| 本文 |
現代まで継承されている各流派の武術を群馬の貴重な文化遺産としてとらえ、一堂に会し演武を披露することは、さらなる活動の充実と次世代への継承につながるものであると確認を持った大会でした。(大嶋)



第4回 上泉伊勢守と新陰流(4)
第4回は令和6年12月7日(土)に名古屋柳生会石黒峰司先生を講師に迎え、「禅の境地からみる心の兵法」と題して講演を実施しました。
石黒先生はいかにも武士のような威厳のあるたたずまいながらも時にはユーモアをまじえ、新陰流、剣道、禅の関連性について講和されました。
先生は、勝負事で相手に対した時、邪念があっては勝つことはできない、無念無想の何も考えない心の状態にある時にこそ相手に応じた働きができ勝つことができる。そして無念無想の心は厳しい稽古とともに禅により何にも動じない心を育むことで得られる。また、稽古や禅への取り組みは特別なものではなく、日常生活の一部として毎日やり続けることが大切であると講和されました。
最後に三学円の太刀の古式、下から使いの演武により、一つの動きの中にある攻防の多様性と身体の使い方について指導されました。
講演を聴いて、群馬柳生会は今後さらに積極的に稽古に取り組むとともに、無念無想の心を得るために日常生活を通じて禅に親しんでいこうと思いました。
石黒先生には、遠路はるばるおこしいただいたうえに貴重な講和をいただき心から謝意を申し上げます。(吉田)
赤城神社奉納武道大会
第33回上泉伊勢守杯・赤城神社奉納武道大会が6月5日、前橋市三夜沢町の赤城神社で開かれ、大会に先立って群馬柳生会と気楽流柔術(飯嶌文夫宗家)が奉納演武を行いました。池波正太郎の小説『剣の天地』に、この地で上泉伊勢守が修行したことが書かれていることなどにちなんで開かれています。

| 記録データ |

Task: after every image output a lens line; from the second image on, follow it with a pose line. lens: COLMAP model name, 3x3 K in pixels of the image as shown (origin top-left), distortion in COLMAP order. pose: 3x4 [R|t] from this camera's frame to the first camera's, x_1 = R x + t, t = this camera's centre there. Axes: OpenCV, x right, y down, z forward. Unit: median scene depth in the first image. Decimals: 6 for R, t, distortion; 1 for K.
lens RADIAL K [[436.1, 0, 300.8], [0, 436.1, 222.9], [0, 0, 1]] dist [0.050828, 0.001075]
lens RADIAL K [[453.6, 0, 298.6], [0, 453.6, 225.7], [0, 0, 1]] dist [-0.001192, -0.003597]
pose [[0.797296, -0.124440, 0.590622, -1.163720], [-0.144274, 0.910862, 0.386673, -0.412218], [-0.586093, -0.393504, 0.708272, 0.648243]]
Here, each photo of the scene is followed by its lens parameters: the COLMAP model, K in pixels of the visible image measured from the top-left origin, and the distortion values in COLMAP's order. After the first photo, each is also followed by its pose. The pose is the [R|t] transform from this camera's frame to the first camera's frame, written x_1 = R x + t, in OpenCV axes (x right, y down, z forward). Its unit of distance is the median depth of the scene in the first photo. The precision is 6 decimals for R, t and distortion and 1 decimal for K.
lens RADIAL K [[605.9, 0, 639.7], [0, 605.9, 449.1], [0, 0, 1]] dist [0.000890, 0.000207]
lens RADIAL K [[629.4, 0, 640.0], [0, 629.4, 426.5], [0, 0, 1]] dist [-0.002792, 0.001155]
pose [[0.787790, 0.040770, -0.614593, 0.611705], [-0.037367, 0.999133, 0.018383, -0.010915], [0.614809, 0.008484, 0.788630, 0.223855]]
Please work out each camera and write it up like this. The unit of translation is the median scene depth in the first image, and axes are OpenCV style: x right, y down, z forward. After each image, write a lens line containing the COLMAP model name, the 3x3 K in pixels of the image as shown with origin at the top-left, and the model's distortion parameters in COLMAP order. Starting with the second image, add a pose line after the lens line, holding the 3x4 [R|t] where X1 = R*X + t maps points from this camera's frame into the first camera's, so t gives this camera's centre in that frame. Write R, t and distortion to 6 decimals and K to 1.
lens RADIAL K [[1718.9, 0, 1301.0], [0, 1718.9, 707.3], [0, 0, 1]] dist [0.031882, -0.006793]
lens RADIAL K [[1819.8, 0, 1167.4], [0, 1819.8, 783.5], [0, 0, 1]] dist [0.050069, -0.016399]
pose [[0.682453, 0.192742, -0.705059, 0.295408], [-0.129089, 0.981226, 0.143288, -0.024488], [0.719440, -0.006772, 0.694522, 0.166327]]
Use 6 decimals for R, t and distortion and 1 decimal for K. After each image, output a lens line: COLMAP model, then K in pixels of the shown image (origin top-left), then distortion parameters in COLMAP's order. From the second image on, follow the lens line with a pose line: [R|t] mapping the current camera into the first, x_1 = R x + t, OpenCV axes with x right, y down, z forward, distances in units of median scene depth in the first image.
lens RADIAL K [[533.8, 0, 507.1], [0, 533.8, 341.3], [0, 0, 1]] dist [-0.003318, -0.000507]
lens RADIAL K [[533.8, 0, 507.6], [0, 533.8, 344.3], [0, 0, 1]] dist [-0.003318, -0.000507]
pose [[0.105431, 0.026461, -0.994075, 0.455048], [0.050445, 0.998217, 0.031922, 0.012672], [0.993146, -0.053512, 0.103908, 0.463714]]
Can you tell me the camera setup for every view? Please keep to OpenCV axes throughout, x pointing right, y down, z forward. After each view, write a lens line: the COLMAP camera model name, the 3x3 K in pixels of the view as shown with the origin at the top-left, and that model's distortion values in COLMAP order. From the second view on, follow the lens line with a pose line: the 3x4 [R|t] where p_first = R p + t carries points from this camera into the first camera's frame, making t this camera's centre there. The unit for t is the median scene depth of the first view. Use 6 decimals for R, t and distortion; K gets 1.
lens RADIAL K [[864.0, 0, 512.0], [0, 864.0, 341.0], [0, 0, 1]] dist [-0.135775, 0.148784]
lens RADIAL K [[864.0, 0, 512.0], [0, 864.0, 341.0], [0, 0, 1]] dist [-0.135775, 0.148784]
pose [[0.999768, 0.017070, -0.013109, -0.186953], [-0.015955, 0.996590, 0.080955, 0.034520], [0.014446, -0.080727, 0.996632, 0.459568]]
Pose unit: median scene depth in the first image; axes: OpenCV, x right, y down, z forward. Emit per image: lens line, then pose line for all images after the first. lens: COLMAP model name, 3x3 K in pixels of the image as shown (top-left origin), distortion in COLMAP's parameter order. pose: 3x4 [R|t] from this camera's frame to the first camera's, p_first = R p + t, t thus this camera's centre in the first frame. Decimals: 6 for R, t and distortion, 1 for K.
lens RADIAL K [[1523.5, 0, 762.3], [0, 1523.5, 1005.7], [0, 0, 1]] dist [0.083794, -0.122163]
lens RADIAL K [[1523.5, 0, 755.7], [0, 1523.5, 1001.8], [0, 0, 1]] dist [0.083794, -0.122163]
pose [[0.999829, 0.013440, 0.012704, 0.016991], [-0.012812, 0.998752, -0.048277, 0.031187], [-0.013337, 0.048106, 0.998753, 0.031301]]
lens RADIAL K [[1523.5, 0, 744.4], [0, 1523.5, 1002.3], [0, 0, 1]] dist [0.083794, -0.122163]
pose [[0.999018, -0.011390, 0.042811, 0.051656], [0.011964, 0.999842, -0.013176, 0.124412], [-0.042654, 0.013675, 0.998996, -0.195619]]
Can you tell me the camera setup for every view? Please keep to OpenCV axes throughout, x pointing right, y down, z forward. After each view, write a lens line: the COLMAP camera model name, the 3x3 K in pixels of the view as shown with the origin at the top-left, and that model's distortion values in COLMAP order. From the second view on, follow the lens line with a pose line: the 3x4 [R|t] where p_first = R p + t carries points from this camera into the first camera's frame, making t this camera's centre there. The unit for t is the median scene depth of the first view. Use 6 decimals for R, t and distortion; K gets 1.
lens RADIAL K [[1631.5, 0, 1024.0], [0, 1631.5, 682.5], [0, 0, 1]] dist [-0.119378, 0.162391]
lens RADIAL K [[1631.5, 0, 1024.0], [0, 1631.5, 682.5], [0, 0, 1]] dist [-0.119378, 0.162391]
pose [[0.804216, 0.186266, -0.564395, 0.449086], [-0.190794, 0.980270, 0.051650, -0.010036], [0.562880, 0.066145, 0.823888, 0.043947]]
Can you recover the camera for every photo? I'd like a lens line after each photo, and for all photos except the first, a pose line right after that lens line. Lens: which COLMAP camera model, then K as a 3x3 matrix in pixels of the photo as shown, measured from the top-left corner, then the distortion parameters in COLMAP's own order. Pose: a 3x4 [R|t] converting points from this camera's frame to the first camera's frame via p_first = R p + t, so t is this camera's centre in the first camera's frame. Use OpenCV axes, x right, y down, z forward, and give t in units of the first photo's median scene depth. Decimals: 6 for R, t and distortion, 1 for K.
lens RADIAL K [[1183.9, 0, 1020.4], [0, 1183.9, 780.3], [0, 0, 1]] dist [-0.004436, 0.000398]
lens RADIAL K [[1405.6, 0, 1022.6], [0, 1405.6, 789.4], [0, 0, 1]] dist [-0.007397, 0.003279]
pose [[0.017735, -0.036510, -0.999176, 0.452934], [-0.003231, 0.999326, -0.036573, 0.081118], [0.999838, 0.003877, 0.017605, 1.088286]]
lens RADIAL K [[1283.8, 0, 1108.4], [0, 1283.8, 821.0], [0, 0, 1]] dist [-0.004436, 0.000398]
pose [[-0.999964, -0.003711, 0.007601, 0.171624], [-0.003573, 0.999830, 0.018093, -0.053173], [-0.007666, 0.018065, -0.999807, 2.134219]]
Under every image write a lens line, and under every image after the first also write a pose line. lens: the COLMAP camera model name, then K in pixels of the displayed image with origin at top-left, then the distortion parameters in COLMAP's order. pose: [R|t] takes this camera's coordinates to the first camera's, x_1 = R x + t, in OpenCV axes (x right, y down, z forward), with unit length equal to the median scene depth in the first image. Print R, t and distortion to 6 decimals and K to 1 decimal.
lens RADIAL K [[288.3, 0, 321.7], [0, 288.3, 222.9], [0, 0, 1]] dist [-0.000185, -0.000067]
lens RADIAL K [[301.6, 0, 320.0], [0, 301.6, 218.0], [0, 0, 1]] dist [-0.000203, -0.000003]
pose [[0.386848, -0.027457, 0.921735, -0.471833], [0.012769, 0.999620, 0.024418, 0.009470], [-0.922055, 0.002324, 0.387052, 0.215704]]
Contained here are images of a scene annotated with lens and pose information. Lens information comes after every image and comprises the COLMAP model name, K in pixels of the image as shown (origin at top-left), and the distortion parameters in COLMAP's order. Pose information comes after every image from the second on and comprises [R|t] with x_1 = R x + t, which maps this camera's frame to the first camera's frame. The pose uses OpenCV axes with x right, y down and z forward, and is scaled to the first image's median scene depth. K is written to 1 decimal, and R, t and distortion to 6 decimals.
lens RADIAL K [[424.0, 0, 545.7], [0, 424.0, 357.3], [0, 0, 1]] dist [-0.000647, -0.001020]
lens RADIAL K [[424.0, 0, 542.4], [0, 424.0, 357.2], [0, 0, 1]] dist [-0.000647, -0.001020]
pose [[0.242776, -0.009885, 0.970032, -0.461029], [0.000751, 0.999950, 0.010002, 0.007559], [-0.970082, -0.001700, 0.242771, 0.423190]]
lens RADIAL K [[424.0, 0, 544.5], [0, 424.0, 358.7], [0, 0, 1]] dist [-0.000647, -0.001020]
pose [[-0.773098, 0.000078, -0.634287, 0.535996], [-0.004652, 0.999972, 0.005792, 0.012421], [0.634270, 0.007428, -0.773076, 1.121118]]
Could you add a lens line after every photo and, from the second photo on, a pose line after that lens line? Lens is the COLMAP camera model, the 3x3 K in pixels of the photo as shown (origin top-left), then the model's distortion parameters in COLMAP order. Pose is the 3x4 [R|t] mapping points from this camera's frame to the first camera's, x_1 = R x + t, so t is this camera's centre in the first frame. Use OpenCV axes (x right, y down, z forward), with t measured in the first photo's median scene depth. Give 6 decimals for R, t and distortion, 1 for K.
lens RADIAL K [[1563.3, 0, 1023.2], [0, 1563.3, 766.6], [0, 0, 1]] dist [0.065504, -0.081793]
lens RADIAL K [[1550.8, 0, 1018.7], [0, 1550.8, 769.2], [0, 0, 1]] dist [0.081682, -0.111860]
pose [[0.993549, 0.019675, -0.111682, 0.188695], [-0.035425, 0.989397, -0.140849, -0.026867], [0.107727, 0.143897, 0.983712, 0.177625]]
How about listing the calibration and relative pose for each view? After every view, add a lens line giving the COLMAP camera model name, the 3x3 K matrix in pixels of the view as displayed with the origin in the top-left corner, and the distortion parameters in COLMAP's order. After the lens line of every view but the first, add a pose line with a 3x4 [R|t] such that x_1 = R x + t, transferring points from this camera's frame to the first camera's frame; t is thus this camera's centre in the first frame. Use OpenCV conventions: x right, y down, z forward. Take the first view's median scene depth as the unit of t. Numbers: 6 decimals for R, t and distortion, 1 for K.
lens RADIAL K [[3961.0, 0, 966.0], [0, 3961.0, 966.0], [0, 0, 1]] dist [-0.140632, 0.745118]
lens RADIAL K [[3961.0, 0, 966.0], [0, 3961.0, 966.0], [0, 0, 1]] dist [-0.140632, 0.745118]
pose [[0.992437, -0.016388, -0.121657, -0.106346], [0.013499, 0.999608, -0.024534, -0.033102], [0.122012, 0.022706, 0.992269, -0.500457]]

| 取り組む課題 |
本文について、次の問いに答えてください。
1. 第4回の講演で講師を務めたのは誰ですか。
2. その講演はどのような題で行われましたか。
3. 赤城神社奉納武道大会に先立って奉納演武を行ったのはどこですか。

| 回答 |
1. 名古屋柳生会の石黒峰司先生です。
2. 「禅の境地からみる心の兵法」という題で行われました。
3. 群馬柳生会と気楽流柔術(飯嶌文夫宗家)です。